• **REQUIREMENT**
Show every line of the data below that includes the word "execution".

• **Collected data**
* * *

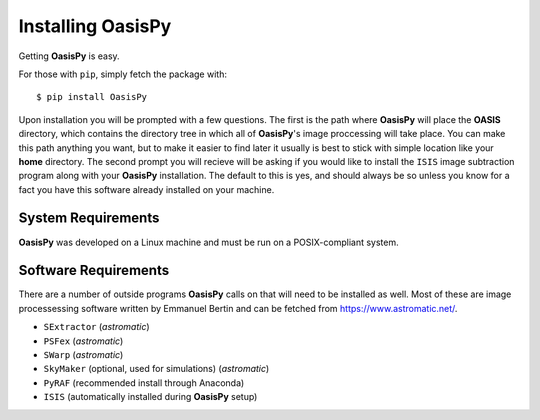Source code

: Installing **OasisPy**
======================

Getting **OasisPy** is easy.

For those with ``pip``, simply fetch the package with::

	$ pip install OasisPy

Upon installation you will be prompted with a few questions. The first is the path where **OasisPy** will place the **OASIS** directory, which contains the directory tree in which all of **OasisPy**'s image proccessing will take place. You can make this path anything you want, but to make it easier to find later it usually is best to stick with simple location like your **home** directory. The second prompt you will recieve will be asking if you would like to install the ``ISIS`` image subtraction program along with your **OasisPy** installation. The default to this is yes, and should always be so unless you know for a fact you have this software already installed on your machine.

System Requirements
^^^^^^^^^^^^^^^^^^^

**OasisPy** was developed on a Linux machine and must be run on a POSIX-compliant system.

Software Requirements
^^^^^^^^^^^^^^^^^^^^^

There are a number of outside programs **OasisPy** calls on that will need to be installed as well. Most of these are image processessing software written by Emmanuel Bertin and can be fetched from `<https://www.astromatic.net/>`_.

* ``SExtractor`` (*astromatic*)
* ``PSFex`` (*astromatic*)
* ``SWarp`` (*astromatic*)
* ``SkyMaker`` (optional, used for simulations) (*astromatic*)
* ``PyRAF`` (recommended install through Anaconda)
* ``ISIS`` (automatically installed during **OasisPy** setup)

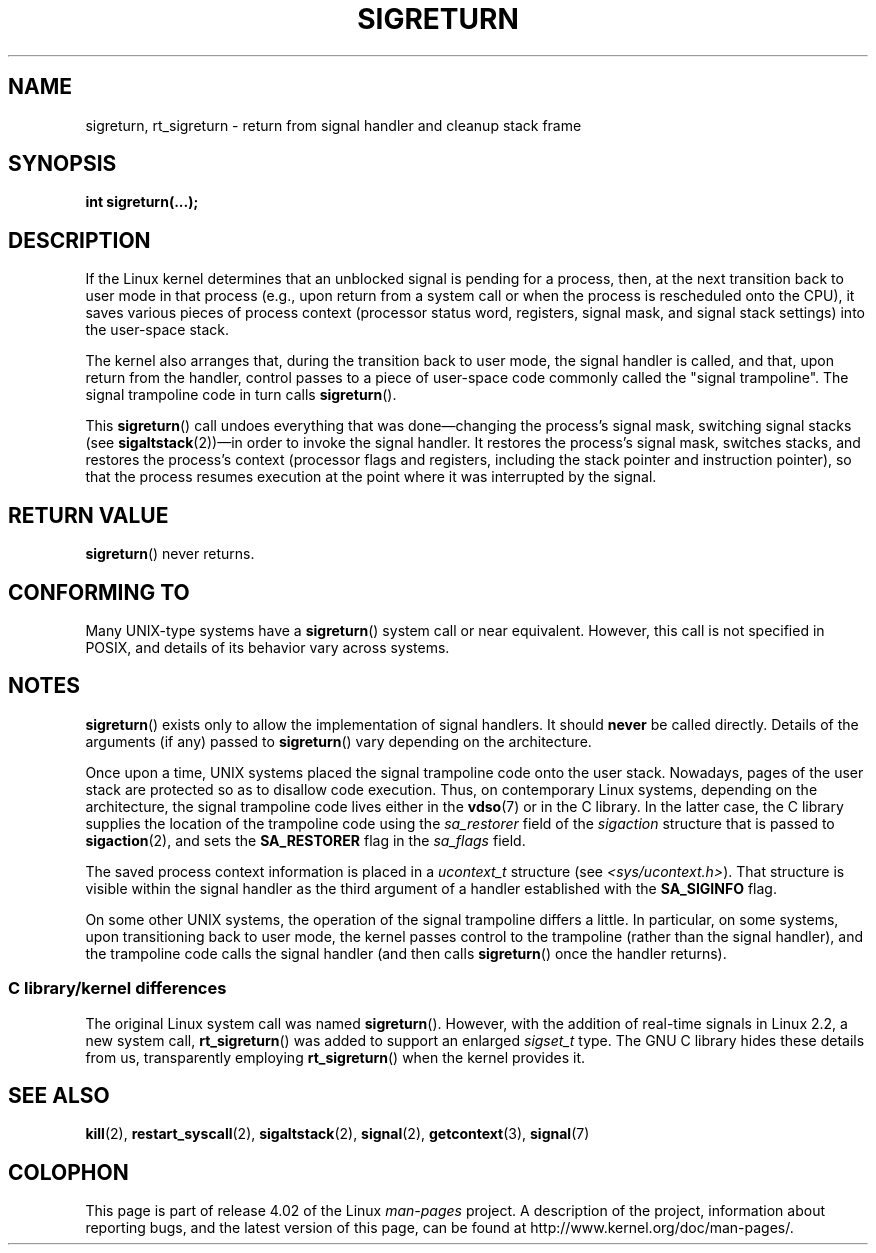 .\" Copyright (C) 2008, 2014, Michael Kerrisk <mtk.manpages@gmail.com>
.\"
.\" %%%LICENSE_START(VERBATIM)
.\" Permission is granted to make and distribute verbatim copies of this
.\" manual provided the copyright notice and this permission notice are
.\" preserved on all copies.
.\"
.\" Permission is granted to copy and distribute modified versions of this
.\" manual under the conditions for verbatim copying, provided that the
.\" entire resulting derived work is distributed under the terms of a
.\" permission notice identical to this one.
.\"
.\" Since the Linux kernel and libraries are constantly changing, this
.\" manual page may be incorrect or out-of-date.  The author(s) assume no
.\" responsibility for errors or omissions, or for damages resulting from
.\" the use of the information contained herein.  The author(s) may not
.\" have taken the same level of care in the production of this manual,
.\" which is licensed free of charge, as they might when working
.\" professionally.
.\"
.\" Formatted or processed versions of this manual, if unaccompanied by
.\" the source, must acknowledge the copyright and authors of this work.
.\" %%%LICENSE_END
.\"
.\" Created   Sat Aug 21 1995     Thomas K. Dyas <tdyas@eden.rutgers.edu>
.\" Modified Tue Oct 22 22:09:03 1996 by Eric S. Raymond <esr@thyrsus.com>
.\" 2008-06-26, mtk, added some more detail on the work done by sigreturn()
.\" 2014-12-05, mtk, rewrote all of the rest of the original page
.\"
.TH SIGRETURN 2 2015-07-23 "Linux" "Linux Programmer's Manual"
.SH NAME
sigreturn, rt_sigreturn \- return from signal handler and cleanup stack frame
.SH SYNOPSIS
.BI "int sigreturn(...);"
.SH DESCRIPTION
If the Linux kernel determines that an unblocked
signal is pending for a process, then,
at the next transition back to user mode in that process
(e.g., upon return from a system call or
when the process is rescheduled onto the CPU),
it saves various pieces of process context
(processor status word, registers, signal mask, and signal stack settings)
into the user-space stack.
.\" See arch/x86/kernel/signal.c::__setup_frame() [in 3.17 source code]

The kernel also arranges that, during the transition back to user mode,
the signal handler is called, and that, upon return from the handler,
control passes to a piece of user-space code commonly called
the "signal trampoline".
The signal trampoline code in turn calls
.BR sigreturn ().

This
.BR sigreturn ()
call undoes everything that was
done\(emchanging the process's signal mask, switching signal stacks (see
.BR sigaltstack "(2))\(emin "
order to invoke the signal handler.
It restores the process's signal mask, switches stacks,
and restores the process's context
(processor flags and registers,
including the stack pointer and instruction pointer),
so that the process resumes execution
at the point where it was interrupted by the signal.
.SH RETURN VALUE
.BR sigreturn ()
never returns.
.SH CONFORMING TO
Many UNIX-type systems have a
.BR sigreturn ()
system call or near equivalent.
However, this call is not specified in POSIX,
and details of its behavior vary across systems.
.SH NOTES
.BR sigreturn ()
exists only to allow the implementation of signal handlers.
It should
.B never
be called directly.
Details of the arguments (if any) passed to
.BR sigreturn ()
vary depending on the architecture.

Once upon a time, UNIX systems placed the signal trampoline code
onto the user stack.
Nowadays, pages of the user stack are protected so as to
disallow code execution.
Thus, on contemporary Linux systems, depending on the architecture,
the signal trampoline code lives either in the
.BR vdso (7)
or in the C library.
In the latter case,
.\" See, for example, sysdeps/unix/sysv/linux/i386/sigaction.c and
.\" sysdeps/unix/sysv/linux/x86_64/sigaction.c in the glibc (2.20) source.
the C library supplies the location of the trampoline code using the
.I sa_restorer
field of the
.I sigaction
structure that is passed to
.BR sigaction (2),
and sets the
.BR SA_RESTORER
flag in the
.IR sa_flags
field.

The saved process context information is placed in a
.I ucontext_t
structure (see
.IR <sys/ucontext.h> ).
That structure is visible within the signal handler
as the third argument of a handler established with the
.BR SA_SIGINFO
flag.

On some other UNIX systems,
the operation of the signal trampoline differs a little.
In particular, on some systems, upon transitioning back to user mode,
the kernel passes control to the trampoline (rather than the signal handler),
and the trampoline code calls the signal handler (and then calls
.BR sigreturn ()
once the handler returns).
.\"
.SS C library/kernel differences
The original Linux system call was named
.BR sigreturn ().
However, with the addition of real-time signals in Linux 2.2,
a new system call,
.BR rt_sigreturn ()
was added to support an enlarged
.IR sigset_t
type.
The GNU C library
hides these details from us, transparently employing
.BR rt_sigreturn ()
when the kernel provides it.
.\"
.SH SEE ALSO
.BR kill (2),
.BR restart_syscall (2),
.BR sigaltstack (2),
.BR signal (2),
.BR getcontext (3),
.BR signal (7)
.SH COLOPHON
This page is part of release 4.02 of the Linux
.I man-pages
project.
A description of the project,
information about reporting bugs,
and the latest version of this page,
can be found at
\%http://www.kernel.org/doc/man\-pages/.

* * *

• **RESULT OF THE EXERCISE**
so that the process resumes execution
disallow code execution.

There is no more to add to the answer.